• _Exercise_
Go through the data below and transcribe it exactly. Omit the images.

• _Data supplied_

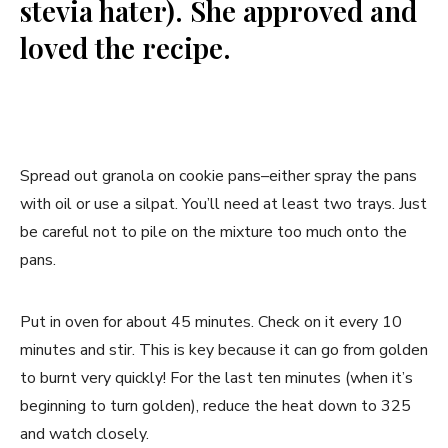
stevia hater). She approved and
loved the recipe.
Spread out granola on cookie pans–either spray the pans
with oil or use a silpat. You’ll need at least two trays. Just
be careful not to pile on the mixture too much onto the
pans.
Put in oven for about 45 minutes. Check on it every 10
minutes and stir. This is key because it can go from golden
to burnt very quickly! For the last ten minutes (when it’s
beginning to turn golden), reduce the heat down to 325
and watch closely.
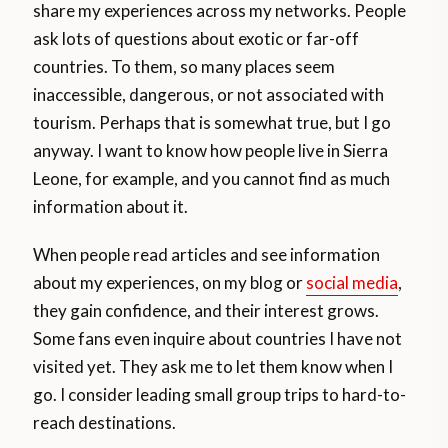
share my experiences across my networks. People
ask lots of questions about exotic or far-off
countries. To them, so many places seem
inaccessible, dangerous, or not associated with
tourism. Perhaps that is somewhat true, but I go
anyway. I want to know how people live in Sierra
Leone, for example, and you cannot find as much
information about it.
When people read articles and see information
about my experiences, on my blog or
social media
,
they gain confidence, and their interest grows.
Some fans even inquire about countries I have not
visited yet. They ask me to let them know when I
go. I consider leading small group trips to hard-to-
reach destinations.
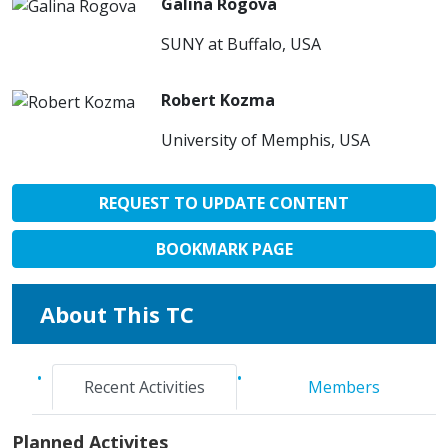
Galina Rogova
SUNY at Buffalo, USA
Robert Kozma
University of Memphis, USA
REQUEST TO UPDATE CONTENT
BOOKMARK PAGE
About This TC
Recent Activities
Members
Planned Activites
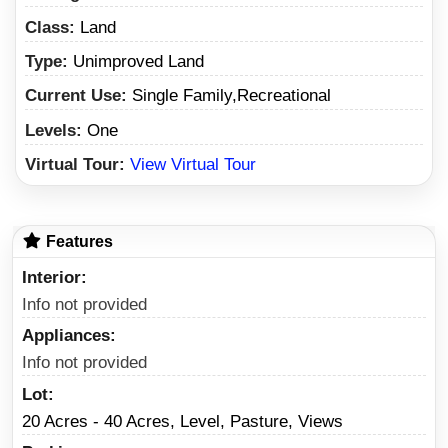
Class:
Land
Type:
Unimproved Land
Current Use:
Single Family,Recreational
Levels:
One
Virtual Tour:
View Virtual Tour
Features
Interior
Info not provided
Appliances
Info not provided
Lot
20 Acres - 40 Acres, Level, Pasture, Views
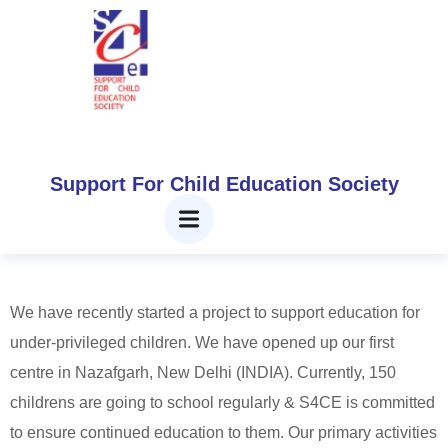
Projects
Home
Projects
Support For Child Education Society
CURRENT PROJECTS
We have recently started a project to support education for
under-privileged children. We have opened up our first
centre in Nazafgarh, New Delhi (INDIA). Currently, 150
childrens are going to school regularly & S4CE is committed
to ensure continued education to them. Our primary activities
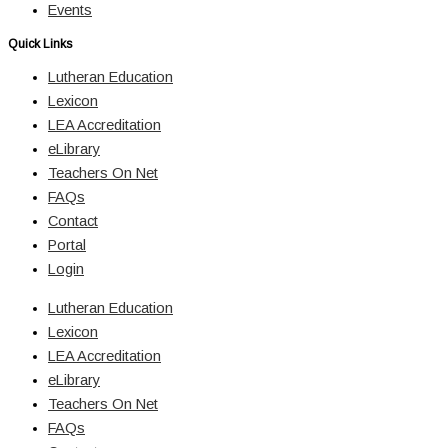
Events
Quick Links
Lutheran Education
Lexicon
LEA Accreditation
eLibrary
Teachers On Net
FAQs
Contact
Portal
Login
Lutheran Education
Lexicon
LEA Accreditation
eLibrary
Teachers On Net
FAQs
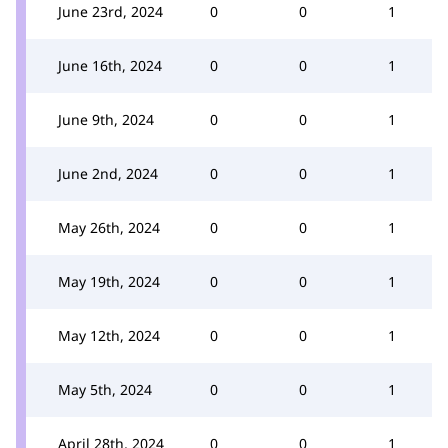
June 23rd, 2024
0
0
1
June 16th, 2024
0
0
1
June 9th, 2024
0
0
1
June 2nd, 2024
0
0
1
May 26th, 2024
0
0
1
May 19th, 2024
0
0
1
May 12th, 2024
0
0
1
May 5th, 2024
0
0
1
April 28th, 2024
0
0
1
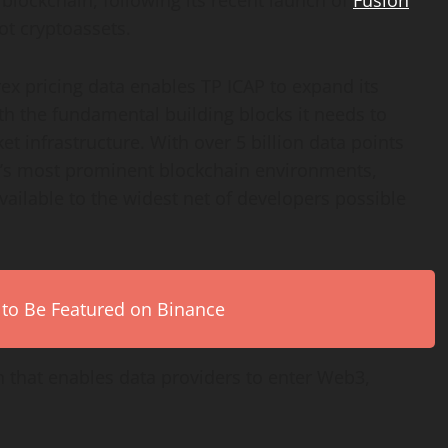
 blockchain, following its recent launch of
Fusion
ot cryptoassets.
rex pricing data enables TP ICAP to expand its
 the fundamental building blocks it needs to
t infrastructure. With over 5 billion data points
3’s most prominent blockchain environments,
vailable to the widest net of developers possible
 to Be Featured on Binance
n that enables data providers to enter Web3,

• _The completed task_
stevia hater). She approved and
loved the recipe.
Spread out granola on cookie pans–either spray the pans
with oil or use a silpat. You’ll need at least two trays. Just
be careful not to pile on the mixture too much onto the
pans.
Put in oven for about 45 minutes. Check on it every 10
minutes and stir. This is key because it can go from golden
to burnt very quickly! For the last ten minutes (when it’s
beginning to turn golden), reduce the heat down to 325
and watch closely.
share my experiences across my networks. People
ask lots of questions about exotic or far-off
countries. To them, so many places seem
inaccessible, dangerous, or not associated with
tourism. Perhaps that is somewhat true, but I go
anyway. I want to know how people live in Sierra
Leone, for example, and you cannot find as much
information about it.
When people read articles and see information
about my experiences, on my blog or
social media
,
they gain confidence, and their interest grows.
Some fans even inquire about countries I have not
visited yet. They ask me to let them know when I
go. I consider leading small group trips to hard-to-
reach destinations.
Galina Rogova
SUNY at Buffalo, USA
Robert Kozma
University of Memphis, USA
REQUEST TO UPDATE CONTENT
BOOKMARK PAGE
About This TC
Recent Activities
Members
Planned Activites
Class:
Land
Type:
Unimproved Land
Current Use:
Single Family,Recreational
Levels:
One
Virtual Tour:
View Virtual Tour
Features
Interior
Info not provided
Appliances
Info not provided
Lot
20 Acres - 40 Acres, Level, Pasture, Views
Projects
Home
Projects
Support For Child Education Society
CURRENT PROJECTS
We have recently started a project to support education for
under-privileged children. We have opened up our first
centre in Nazafgarh, New Delhi (INDIA). Currently, 150
childrens are going to school regularly & S4CE is committed
to ensure continued education to them. Our primary activities
Events
Quick Links
Lutheran Education
Lexicon
LEA Accreditation
eLibrary
Teachers On Net
FAQs
Contact
Portal
Login
Lutheran Education
Lexicon
LEA Accreditation
eLibrary
Teachers On Net
FAQs
June 23rd, 2024
0
0
1
June 16th, 2024
0
0
1
June 9th, 2024
0
0
1
June 2nd, 2024
0
0
1
May 26th, 2024
0
0
1
May 19th, 2024
0
0
1
May 12th, 2024
0
0
1
May 5th, 2024
0
0
1
April 28th, 2024
0
0
1
 blockchain, following its recent launch of
Fusion
ot cryptoassets.
rex pricing data enables TP ICAP to expand its
 the fundamental building blocks it needs to
t infrastructure. With over 5 billion data points
3’s most prominent blockchain environments,
vailable to the widest net of developers possible
 to Be Featured on Binance
n that enables data providers to enter Web3,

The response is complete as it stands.